The apparel industry is leading the way in re-establishing the benefits and strategic rationale of seperating product innovation, manufacturing and supply from core retailing activity. Large dominant retailers who once obsessed about lowest-cost sourcing and discount-focused retail formats are returning to their roots. These forward-looking retailers are concluding that they have allocated too much time, resource, and investment in squeezing vendors and sourcing private labels and are starting to show signs of a new direction: enhanced retail customer experiences.

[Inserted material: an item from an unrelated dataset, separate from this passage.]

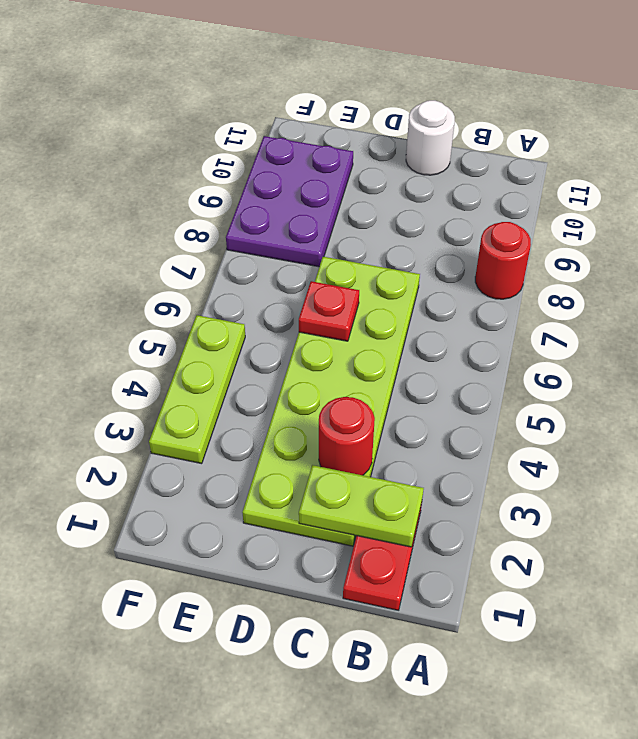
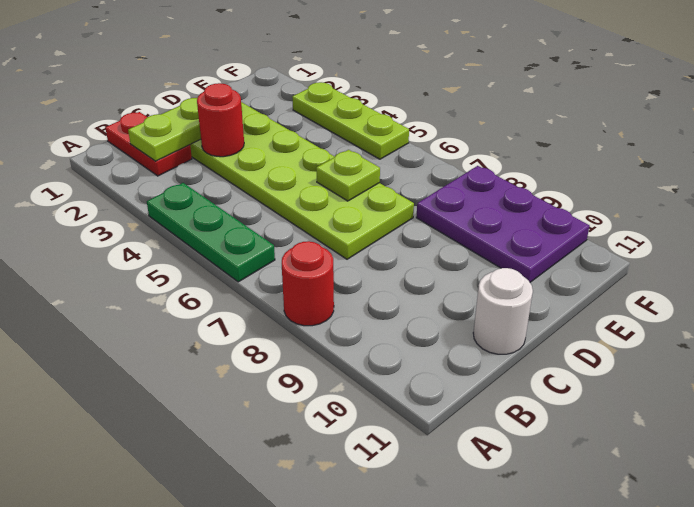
none -> green 1x3 plate [147,183,275,282]
red 1x1 plate [299,281,359,341] -> lime 1x1 plate [316,150,380,201]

It's important to remember how we got here. As retailer power increased through consolidation and concentration in market after market, they used their newfound influence to extract price concessions and private label deals with strong branded product makers. Afraid to turn their backs on such seductive volume promises, the brands focused on driving down costs. Overseas contract manufacturing companies had a heyday with all the new manufacturing, and increasingly retailer-direct, buyers looking for low-cost alternatives. For a while, the game played out to Wall Street's enthusiastic reception. Mega-player volumes spiked, earnings soared, smaller competitors often sank. But lost in the shuffle was the consumer. And consumers buy excitement and lifestyle enhancements - not earnings expectations.
Evidence is mounting that the pendulum is swinging back.


It is critical that branded product makers leverage this new window of opportunity
to encourage and support their retail channel partners to refocus on retailing. Consumers are increasingly responsive to non-commoditized retail options, and are making it clear that uninpsired price-only formats are a niche - not the norm. Let's see how this plays out in apparel - and other sectors.